_Description of the task_
Count the lines in the data that contain the word "order", where case counts, and reply with the number alone.

(Saved entries)
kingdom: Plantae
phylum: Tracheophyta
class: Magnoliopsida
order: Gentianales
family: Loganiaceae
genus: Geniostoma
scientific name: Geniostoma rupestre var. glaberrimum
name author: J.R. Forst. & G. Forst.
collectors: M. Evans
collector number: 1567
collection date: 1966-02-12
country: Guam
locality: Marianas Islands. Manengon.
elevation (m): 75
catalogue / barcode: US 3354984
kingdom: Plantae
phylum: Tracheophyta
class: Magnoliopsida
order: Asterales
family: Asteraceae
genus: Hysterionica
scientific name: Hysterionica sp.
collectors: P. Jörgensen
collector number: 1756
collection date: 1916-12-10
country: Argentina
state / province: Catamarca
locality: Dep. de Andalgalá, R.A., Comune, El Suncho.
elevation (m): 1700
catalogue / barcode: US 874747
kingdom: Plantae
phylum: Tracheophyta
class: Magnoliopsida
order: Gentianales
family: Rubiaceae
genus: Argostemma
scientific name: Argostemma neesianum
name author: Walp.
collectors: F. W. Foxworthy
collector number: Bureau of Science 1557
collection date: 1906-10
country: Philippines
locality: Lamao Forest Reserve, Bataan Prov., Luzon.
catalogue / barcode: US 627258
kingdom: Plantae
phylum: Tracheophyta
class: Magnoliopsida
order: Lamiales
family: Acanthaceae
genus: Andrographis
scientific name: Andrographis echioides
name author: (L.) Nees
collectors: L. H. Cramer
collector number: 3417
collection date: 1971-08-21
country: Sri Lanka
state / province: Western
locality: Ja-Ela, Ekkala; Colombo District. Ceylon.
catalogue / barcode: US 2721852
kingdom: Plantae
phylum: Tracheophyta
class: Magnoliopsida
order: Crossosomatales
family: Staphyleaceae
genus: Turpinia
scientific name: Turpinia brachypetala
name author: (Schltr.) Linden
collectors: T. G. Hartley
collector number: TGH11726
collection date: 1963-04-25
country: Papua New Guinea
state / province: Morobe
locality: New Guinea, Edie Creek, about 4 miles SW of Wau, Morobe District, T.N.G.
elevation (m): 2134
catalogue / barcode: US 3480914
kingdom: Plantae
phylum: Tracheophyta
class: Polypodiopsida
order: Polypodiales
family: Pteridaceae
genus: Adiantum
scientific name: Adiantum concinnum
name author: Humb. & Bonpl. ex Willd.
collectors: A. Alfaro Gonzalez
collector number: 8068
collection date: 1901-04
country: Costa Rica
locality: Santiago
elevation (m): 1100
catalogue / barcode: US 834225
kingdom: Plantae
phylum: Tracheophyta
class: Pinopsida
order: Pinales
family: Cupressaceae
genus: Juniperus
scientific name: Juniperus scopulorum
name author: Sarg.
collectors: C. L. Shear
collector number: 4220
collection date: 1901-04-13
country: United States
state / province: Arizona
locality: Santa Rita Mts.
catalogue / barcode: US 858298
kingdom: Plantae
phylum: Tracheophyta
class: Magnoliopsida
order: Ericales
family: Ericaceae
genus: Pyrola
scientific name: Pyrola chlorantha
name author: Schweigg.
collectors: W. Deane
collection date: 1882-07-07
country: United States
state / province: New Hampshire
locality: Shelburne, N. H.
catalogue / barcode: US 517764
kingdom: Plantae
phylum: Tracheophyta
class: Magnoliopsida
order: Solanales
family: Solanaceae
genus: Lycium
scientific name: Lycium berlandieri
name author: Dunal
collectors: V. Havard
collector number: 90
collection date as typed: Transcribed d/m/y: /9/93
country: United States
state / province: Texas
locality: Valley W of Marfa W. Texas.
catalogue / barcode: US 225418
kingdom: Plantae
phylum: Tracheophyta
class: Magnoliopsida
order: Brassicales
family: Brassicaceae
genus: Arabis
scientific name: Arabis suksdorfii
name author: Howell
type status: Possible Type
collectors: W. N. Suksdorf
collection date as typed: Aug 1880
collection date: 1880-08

_In response_
10